Moreno praised DeFord for taking the time on a Saturday night to meet with Hispanic fern growers.

Mark Carlton, district director for the USDA Farm Service Agency, wrote in an e-mail Friday that he is unaware of complaints against the Farm Service Agency but he would address questions if he receives specifics allowing him to investigate.

"USDA has a nondiscrimination policy in place and all employees are expected to follow it," Carlton wrote.

MORE HISPANICS ENTER FARMING

More Hispanics are entering agriculture as Anglo producers die off or retire and their families decide they don't want to follow them into agriculture, Moreno said. The majority of Hispanic farm owners are small producers who don't have the money to invest to grow, he said.

One of those small producers is Jose Martinez, who owns 3 acres in Crescent City. He is from Guerrero state in Mexico but has lived in DeLand for the past 30 years.

On a recent day the 55-year-old Martinez was part of a crew clearing someone else's fern field off U.S. 17 in Pierson. The freeze decimated the field of leather leaf ferns, and Martinez was picking through the remains, looking for green sprigs amid the brown plants and black dirt. Most of the crew members draped black plastic around their legs to keep the dirt off their clothes.

Martinez held up a soil-covered stem and with his finger tapped its green tip.

"Only these can be saved," he said. "Most are spoiled. They are no good."

Martinez bought his acreage about three years ago hoping to become his own boss and generate a steady income to help buy things like shoes and clothes for the four sons still at home, ages 2, 6, 12 and 16. But it's been tough. He had been tending the land, fertilizing it, expecting his first harvest this year. Then the temperatures trampled it.

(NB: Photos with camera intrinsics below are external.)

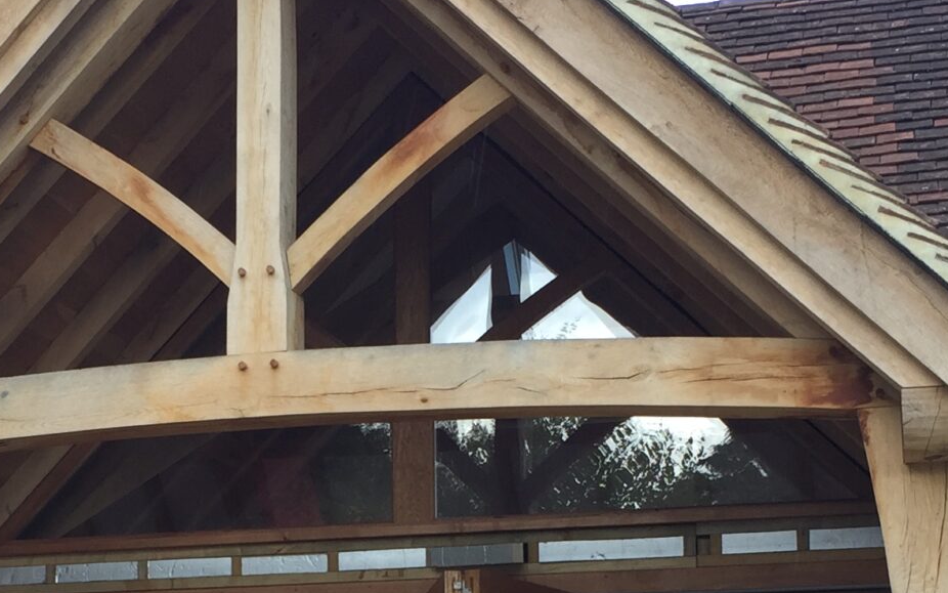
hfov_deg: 24.2
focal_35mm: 85
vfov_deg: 15.0
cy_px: 645
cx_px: 319
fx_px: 2196
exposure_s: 1/109
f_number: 2.2
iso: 32
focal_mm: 4.15
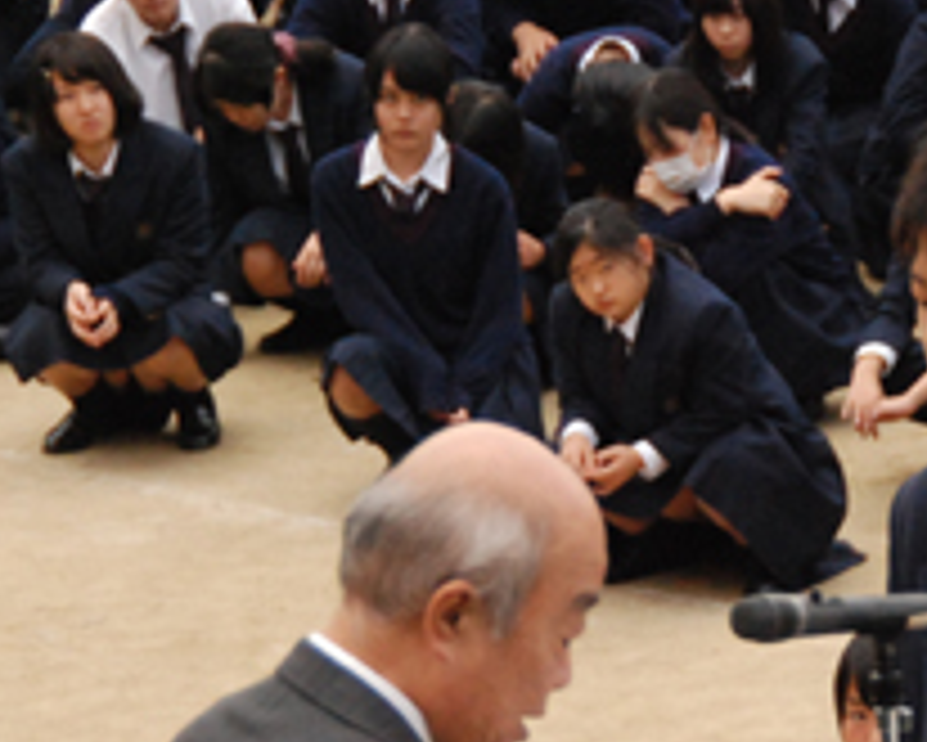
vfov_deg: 6.5
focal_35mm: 238
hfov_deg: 8.1
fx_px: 6533
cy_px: 787
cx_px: 950
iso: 1600
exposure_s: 1/800
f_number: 5
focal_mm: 58
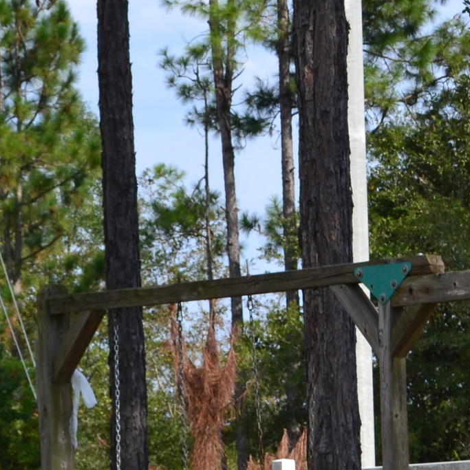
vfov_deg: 5.7
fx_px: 4729
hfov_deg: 5.6
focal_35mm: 308
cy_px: 323
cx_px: 965
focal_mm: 55
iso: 400
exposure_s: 1/320
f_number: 11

"I thought it would be a better life, but from what I see it's going to be impossible," Martinez said.

HARDER PATH

With only uncertainty growing in their own fields, many must look for other jobs. But jobs are hard to come by now.

"There's little work," Martinez said. "Sometimes you work one day or two days per week. Sometimes nothing."

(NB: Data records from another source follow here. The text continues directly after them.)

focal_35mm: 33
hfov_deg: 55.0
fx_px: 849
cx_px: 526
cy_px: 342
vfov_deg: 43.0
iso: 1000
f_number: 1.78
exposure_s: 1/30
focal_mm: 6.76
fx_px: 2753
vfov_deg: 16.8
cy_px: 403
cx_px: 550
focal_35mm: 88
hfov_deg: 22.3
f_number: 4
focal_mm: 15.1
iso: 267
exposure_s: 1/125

And when there is work it's back-breaking and low-paying. Consuelo Arellano must bend down and collect 25 tree ferns to make a "bonche" or bunch. She makes 30 cents a bunch, so it will take 100 bunches to make $30.

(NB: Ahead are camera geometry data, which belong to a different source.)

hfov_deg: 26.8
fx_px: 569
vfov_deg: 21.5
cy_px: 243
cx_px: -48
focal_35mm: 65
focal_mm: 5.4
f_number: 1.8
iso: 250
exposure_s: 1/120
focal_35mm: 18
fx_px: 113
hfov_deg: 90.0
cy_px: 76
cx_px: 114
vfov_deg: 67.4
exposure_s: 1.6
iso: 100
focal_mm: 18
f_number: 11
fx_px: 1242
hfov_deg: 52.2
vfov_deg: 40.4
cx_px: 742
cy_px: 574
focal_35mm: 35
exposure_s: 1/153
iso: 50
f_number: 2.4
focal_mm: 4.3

Then there are the rattlesnakes, most common in the summer. Consuelo Arellano said she was cutting ferns once and heard a hissing sound and thought it was a turtle. It wasn't. She turned and found a large rattlesnake. Fortunately it did not bite her.

Arellano, 41, and husband Guillermo, 54, have been working in the fern fields since moving to Volusia County in 1983 from Guerrero state. The couple have lived in Pierson for 20 years and said they decided to become fern growers after getting a good deal on the land.

But Hispanic fern growers draw suspicion from some, she said.

"Sometimes people say, 'How did they buy that land?' " Consuelo Arellano said. "But we know that we always worked very hard (for another fern grower) and we didn't take trips nor waste our money. Everything we did spend went toward our kids."

Their field supplements what they make working in other growers' fern fields. When there is no work for someone else they can always work for themselves. They have five children at home to care for, three daughters -- 11, 12, and 17 -- and two boys, 6 and 7.

Like with other small business owners, the satisfaction of being their own bosses comes with caveats.

"If I don't find someone to buy the plants they go to waste and I don't make any money," she said.

The recent return of frigid temperatures this month was another cold slap this winter after January freezes.

"It's real cold," she said. "The weather doesn't want to improve. Every time it gets cold, we get more dried plants."